Dans la tête de Florence Foresti

Télévision L’humoriste a écrit et réalisé sa première série. Elle s’y met en scène, sans fard, avec un peu d’autodérision... et beaucoup d’interrogations.

Publié le
Lundi 3 Octobre 2022
Désordres, Canal Plus, 21 h 10

Une semaine sur deux, la fille de Florence part chez son père. Et cette résidence alternée la laisse seule avec son chien et ses angoisses. La vie pourrait être chouette, puisque cette semaine offre un peu de liberté à la comédienne. Mais ce n’est pas le cas : même si des virées déjantées avec ses copines Julia (Anouk Féral) et Manue (Laetitia Vercken) et son agente Béatrice (Béatrice Facquer) ont ponctuellement lieu, la solitude renvoie Florence (Florence Foresti) à ses angoisses de mort, ses attaques de panique, mais aussi au temps qui passe, à l’écriture du spectacle en cours qui avance plutôt doucement. En huit épisodes, Florence Foresti dresse le portrait d’une femme de près de 50 ans, elle-même, en proie à des doutes existentiels. Cette mini­série connaît quelques moments de pure comédie mais on n’est pas, et c’est assumé, dans le pur délire d’Éric Judor et de son  Platane ou dans l’autodérision de Blanche Gardin avec la Meilleure Version de moi-même. Florence Foresti prend à son compte une certaine gravité et rend un hommage appuyé aux séries qui l’ont bercée, comme Sex and the City ou Seinfeld.

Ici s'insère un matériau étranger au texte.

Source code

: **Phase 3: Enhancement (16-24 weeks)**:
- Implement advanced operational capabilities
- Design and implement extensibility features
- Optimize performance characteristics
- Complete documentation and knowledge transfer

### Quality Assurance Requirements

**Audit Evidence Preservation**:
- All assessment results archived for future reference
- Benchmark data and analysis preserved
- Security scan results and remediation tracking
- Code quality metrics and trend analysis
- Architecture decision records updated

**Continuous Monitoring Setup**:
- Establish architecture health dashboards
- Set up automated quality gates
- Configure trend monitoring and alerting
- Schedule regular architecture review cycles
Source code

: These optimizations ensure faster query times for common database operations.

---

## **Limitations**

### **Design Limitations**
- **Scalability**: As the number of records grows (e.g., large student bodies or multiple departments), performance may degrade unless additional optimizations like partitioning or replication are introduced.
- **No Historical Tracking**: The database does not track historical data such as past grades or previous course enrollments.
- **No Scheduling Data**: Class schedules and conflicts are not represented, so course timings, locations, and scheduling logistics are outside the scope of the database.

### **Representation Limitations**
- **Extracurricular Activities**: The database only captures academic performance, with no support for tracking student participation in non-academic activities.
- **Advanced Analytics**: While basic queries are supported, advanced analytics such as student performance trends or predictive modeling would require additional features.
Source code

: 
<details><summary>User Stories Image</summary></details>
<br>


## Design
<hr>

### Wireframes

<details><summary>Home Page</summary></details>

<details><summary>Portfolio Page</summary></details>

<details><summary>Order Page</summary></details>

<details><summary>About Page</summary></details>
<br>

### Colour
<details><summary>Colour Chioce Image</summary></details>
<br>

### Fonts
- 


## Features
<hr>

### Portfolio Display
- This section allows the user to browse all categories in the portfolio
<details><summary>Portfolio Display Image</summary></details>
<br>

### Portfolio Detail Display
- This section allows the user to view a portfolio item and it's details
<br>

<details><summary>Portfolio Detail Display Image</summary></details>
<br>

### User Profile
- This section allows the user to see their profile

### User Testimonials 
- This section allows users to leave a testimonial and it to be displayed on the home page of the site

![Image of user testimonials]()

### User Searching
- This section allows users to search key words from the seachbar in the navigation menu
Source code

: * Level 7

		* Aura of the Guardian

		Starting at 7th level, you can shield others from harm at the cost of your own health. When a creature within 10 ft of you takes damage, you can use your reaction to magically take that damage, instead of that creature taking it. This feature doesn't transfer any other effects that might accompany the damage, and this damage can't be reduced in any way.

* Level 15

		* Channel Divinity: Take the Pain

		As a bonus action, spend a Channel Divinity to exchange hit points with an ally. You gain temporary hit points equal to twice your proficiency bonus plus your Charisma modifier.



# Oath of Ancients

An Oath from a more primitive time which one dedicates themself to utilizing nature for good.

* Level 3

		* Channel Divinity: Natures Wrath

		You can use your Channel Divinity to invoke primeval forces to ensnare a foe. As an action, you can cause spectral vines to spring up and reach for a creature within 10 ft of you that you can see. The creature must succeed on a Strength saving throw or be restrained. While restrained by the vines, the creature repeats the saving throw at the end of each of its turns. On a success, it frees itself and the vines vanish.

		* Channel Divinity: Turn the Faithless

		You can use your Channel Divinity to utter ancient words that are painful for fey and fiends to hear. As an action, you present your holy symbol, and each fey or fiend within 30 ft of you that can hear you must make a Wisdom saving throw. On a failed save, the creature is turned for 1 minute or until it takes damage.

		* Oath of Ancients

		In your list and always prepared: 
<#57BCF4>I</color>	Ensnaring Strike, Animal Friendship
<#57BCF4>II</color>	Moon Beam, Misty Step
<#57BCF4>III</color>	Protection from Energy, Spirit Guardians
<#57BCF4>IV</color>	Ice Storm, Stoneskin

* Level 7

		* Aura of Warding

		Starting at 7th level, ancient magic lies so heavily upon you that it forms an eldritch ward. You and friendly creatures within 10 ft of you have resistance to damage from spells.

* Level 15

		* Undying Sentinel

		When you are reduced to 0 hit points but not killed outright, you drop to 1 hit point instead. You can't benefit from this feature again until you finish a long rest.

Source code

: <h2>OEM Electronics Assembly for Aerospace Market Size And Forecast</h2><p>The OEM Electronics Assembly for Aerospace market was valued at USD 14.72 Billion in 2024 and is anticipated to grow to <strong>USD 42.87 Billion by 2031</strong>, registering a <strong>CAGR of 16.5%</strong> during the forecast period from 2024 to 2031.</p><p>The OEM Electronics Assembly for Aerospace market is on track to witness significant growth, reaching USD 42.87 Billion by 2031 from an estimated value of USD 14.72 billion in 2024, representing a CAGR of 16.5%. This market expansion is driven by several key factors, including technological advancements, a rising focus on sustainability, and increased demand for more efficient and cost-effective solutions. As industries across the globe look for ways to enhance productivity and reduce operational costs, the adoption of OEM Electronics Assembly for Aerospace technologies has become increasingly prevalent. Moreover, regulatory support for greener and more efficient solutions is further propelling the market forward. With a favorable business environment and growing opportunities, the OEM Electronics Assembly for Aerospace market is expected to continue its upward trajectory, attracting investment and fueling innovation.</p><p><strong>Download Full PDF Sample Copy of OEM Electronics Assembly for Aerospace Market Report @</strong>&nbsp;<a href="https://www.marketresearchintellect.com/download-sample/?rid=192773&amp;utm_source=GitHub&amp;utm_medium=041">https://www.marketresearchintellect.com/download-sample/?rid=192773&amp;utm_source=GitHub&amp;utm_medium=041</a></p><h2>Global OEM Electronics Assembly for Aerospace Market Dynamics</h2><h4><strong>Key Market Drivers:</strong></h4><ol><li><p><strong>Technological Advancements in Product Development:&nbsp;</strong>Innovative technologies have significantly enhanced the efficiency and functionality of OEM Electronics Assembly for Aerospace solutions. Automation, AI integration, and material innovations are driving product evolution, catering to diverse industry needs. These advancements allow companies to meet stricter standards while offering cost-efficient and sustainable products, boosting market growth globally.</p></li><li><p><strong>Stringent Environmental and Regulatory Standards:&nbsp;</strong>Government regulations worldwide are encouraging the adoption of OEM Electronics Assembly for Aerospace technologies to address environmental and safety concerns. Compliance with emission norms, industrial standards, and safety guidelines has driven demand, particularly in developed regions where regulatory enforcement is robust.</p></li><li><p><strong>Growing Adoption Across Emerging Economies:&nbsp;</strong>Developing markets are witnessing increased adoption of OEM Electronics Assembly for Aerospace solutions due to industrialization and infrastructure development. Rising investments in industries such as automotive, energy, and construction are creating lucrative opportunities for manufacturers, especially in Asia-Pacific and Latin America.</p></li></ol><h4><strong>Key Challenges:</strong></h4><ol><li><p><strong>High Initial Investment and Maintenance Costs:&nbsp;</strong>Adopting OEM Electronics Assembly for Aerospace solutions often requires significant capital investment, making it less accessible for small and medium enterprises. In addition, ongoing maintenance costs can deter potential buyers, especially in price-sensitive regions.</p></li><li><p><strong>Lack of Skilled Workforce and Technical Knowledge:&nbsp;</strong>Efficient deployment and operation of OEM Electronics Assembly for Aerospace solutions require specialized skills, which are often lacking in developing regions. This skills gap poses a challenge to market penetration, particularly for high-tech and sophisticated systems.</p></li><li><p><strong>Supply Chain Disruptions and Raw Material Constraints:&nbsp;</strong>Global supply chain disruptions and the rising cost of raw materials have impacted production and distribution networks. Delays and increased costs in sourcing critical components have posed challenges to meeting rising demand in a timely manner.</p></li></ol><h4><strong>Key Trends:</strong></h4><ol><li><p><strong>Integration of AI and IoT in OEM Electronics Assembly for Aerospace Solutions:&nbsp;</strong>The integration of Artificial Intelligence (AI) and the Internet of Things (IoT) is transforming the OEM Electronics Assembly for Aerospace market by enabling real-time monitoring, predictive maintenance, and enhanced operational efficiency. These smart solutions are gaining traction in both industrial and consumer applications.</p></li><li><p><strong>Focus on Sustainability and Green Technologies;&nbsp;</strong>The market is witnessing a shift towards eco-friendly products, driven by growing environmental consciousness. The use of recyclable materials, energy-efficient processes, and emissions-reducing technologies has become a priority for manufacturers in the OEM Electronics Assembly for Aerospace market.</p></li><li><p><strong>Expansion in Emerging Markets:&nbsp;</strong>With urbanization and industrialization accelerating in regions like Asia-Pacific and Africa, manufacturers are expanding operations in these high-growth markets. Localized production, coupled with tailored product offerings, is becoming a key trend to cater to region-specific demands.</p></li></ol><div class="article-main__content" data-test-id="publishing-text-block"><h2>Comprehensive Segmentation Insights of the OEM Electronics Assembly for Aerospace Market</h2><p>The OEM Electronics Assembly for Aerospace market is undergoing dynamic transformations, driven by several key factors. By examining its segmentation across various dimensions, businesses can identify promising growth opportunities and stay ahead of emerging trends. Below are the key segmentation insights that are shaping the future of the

Des amies, des coups de cœur et des angoisses

Car ce que conte  Désordres, c’est justement une espèce de grand point d’interrogation devant la vie. Florence, le personnage autofictif, est-elle encore capable d’écrire ? De charmer les hommes qui lui plaisent ? Comment surmonter que son corps ne soit plus celui d’une femme de 20 ans alors qu’elle a encore envie de séduire, y compris des hommes jeunes ? À quels types de rôles peut encore prétendre une comédienne de son âge ? Quand se bousculent toutes ces pensées et qu’elle se retrouve seule, Florence flippe. À mort, et ce n’est pas qu’une expression : elle a vraiment le sentiment qu’elle va périr dans l’heure. Les pompiers de Paris la connaissent d’ailleurs très bien. La mort et l’angoisse, la comédienne a choisi de leur donner un visage, celle d’un homme (Luc Antoni), en complet-veston maronnasse, qui s’invite chez elle. Florence n’est pourtant pas seule : elle a des amies chères, dont son agente, un coauteur dépressif (Clément Bresson), des fans, parfois sympathiques, d’autres encombrants, comme son voisin.

On rit souvent dans Désordres. Parce que le bagou et les mimiques de Florence Foresti sont assez irrésistibles, même si certaines scènes ne sont pas follement originales. Pour autant, ce rire n’est pas de connivence. La série interroge et bouscule, sans faire chavirer le navire, gentiment.